How different are novels and stories for you?
Well, novels are longer. But that doesn't mean they're harder to write. In some way, stories are the more demanding form. They're unforgiving and confining. The way I went about writing a few of these stories was to think of them as novels—as comprising a large expanse, or even the entirety, of a character's life—and then to decant that brew into 30 or 40 pages. With a story, you're going for maximum density—with a novel maximum expression and fluency.
Given that many of these stories are set in the recent past, I was struck by the ways that they heralded or seemed to reference our current situation in ways you couldn't have known at the time.
I was surprised that a story like "Great Experiment," which I wrote in 2005, has more relevance today, perhaps, than it did then. It concerns the distance America has traveled from its origins as reported by de Tocqueville. I wrote it pre-crisis, before the Great Recession, but now it seems to anticipate all that.

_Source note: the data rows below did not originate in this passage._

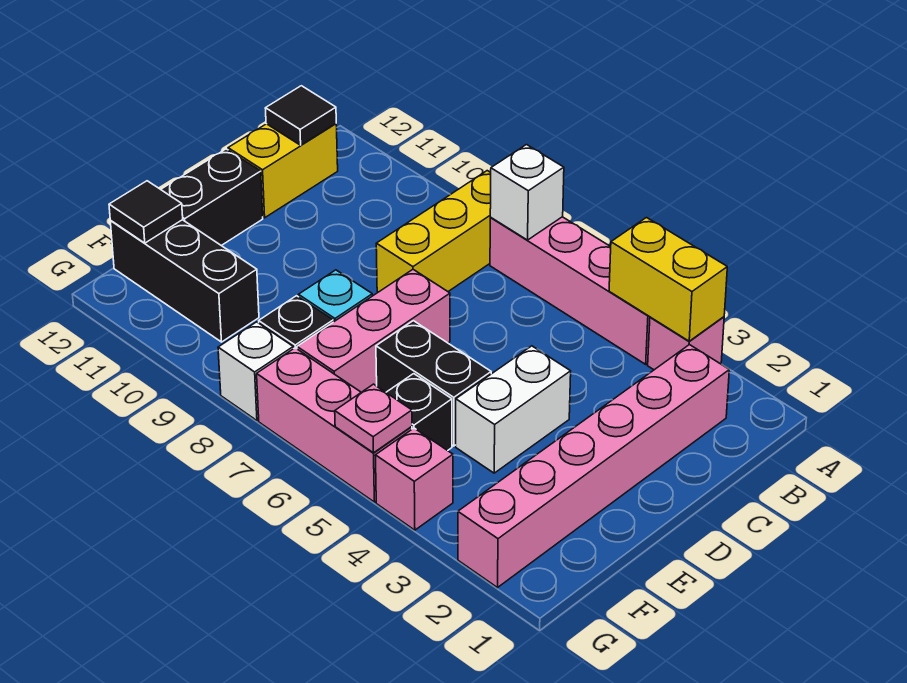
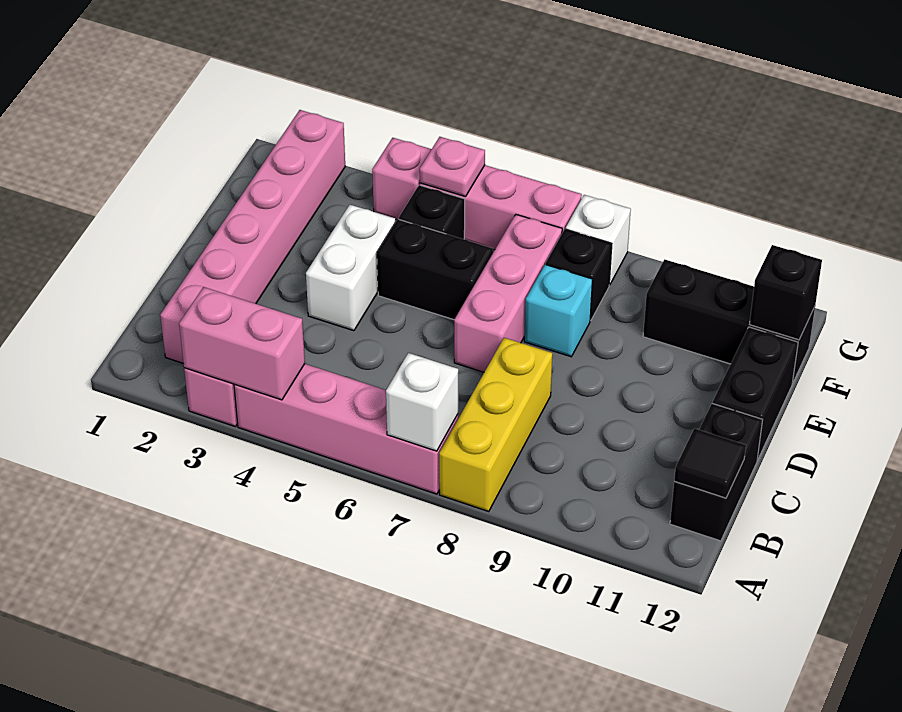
yellow 1x2 brick [609,218,727,341] -> pink 1x2 brick [179,287,305,400]
yellow 1x2 brick [228,124,338,218] -> black 1x2 brick [670,403,762,541]
black 1x1 tile [109,181,183,243] -> black 1x1 brick [750,245,822,340]

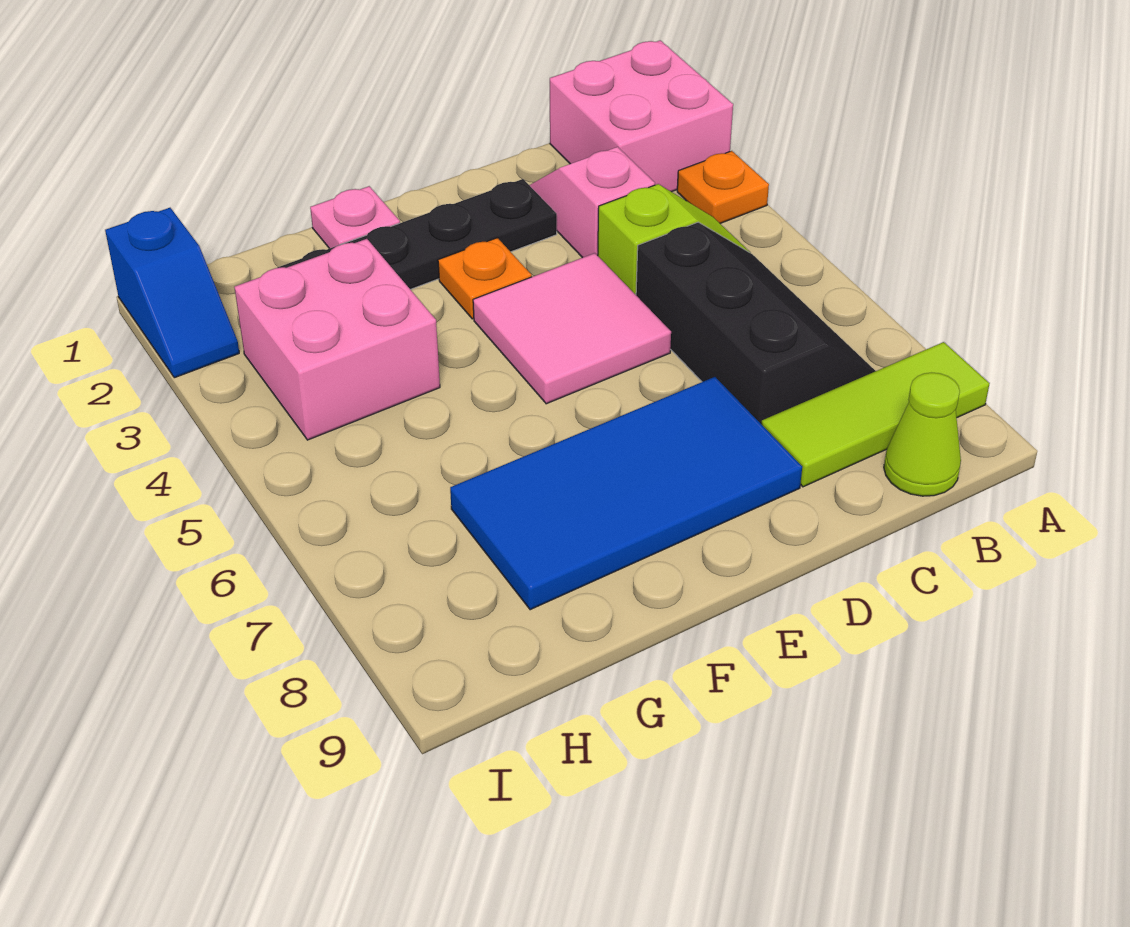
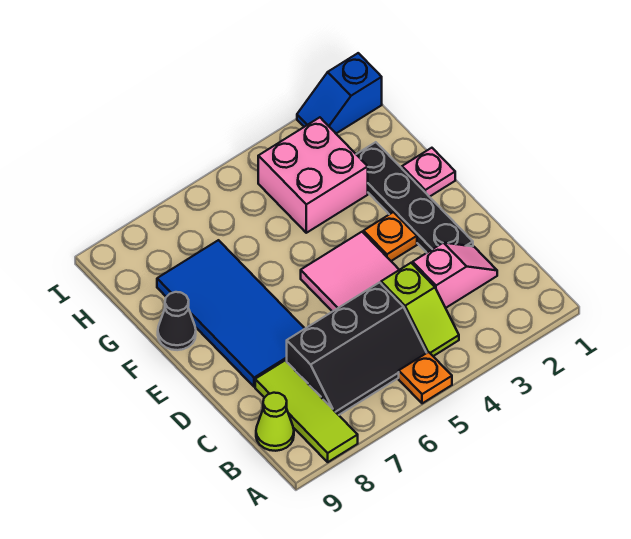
pink 2x2 brick [550,40,733,192] -> none
orange 1x1 plate [677,151,769,223] -> orange 1x1 plate moved to [399,352,452,403]
none -> black 1x1 cone [158,292,196,350]

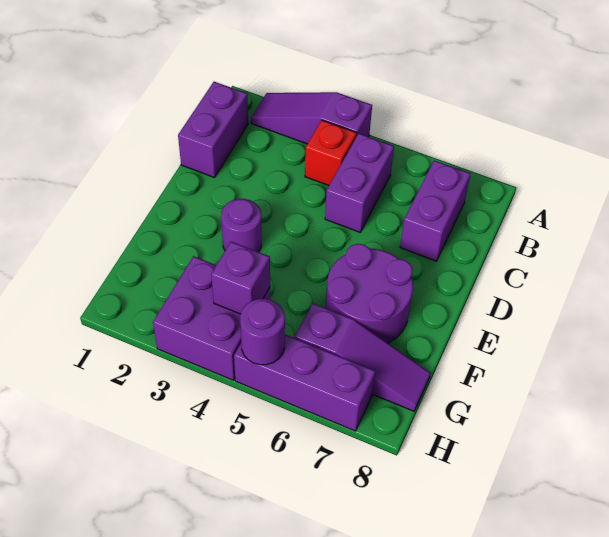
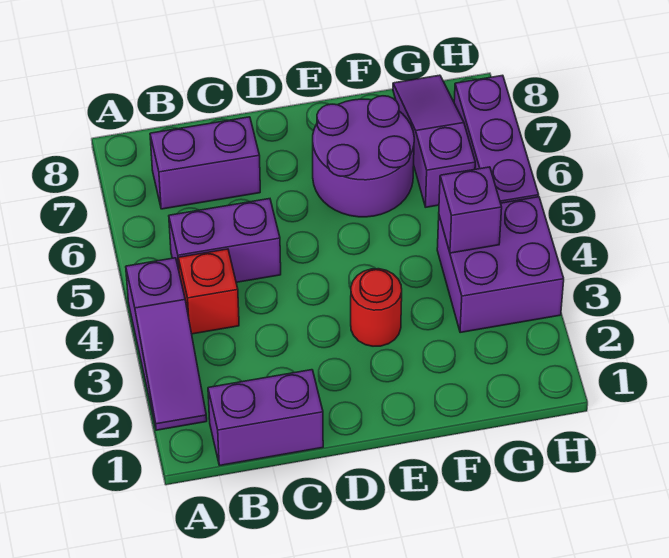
purple 1x1 round brick [221,199,262,252] -> red 1x1 round brick [351,269,402,346]
purple 1x1 round brick [240,299,285,365] -> none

What's a literary author's job right now, in this very strained and strange political climate?
To ignore it at least enough to be able to work—90% of the great literature ever written was produced in terrible political climates, and if the authors had thought about their "jobs," none of it would have got written or been any good. The crucial thing is to take notice of what's happening around you, or of what you remember having happened in the past. The significance, political or otherwise, will arise out of that sustained attention to detail and commitment to accuracy.
How much of your own life do you bring into your fiction?
I don't write autobiographically. I feel much freer when I make things up. That said, we are all inevitably constrained by our experiences and our imaginations, and in some ways the character of Julia—in her caution, pessimism, and carefulness—is somebody closer to me temperamentally than some of the others in the book. So it was more natural for me to write in her voice.
Your protagonists are teens, but this is an adult novel. Do you think it will appeal to YA readers as well?
My hope is that any reader will and can read the novel. When I was young, there really weren't YA novels. There were books about young, old, middle-age, and children protagonists and they were for everybody. The stories of young people are a part of life. They are universal stories. Moreover, those years between 12 and 16 mark and shape us. We become the adults that we become because of them.
What do you hope readers take away from ‘The Burning Girl'?
Sometimes we simplify or bring order to life when life is messy, and sometimes we achieve closure where there isn't necessarily closure. I wanted to leave the reader to make decisions for him or herself and to be engaged and actively participate in interpreting the limited information that we have.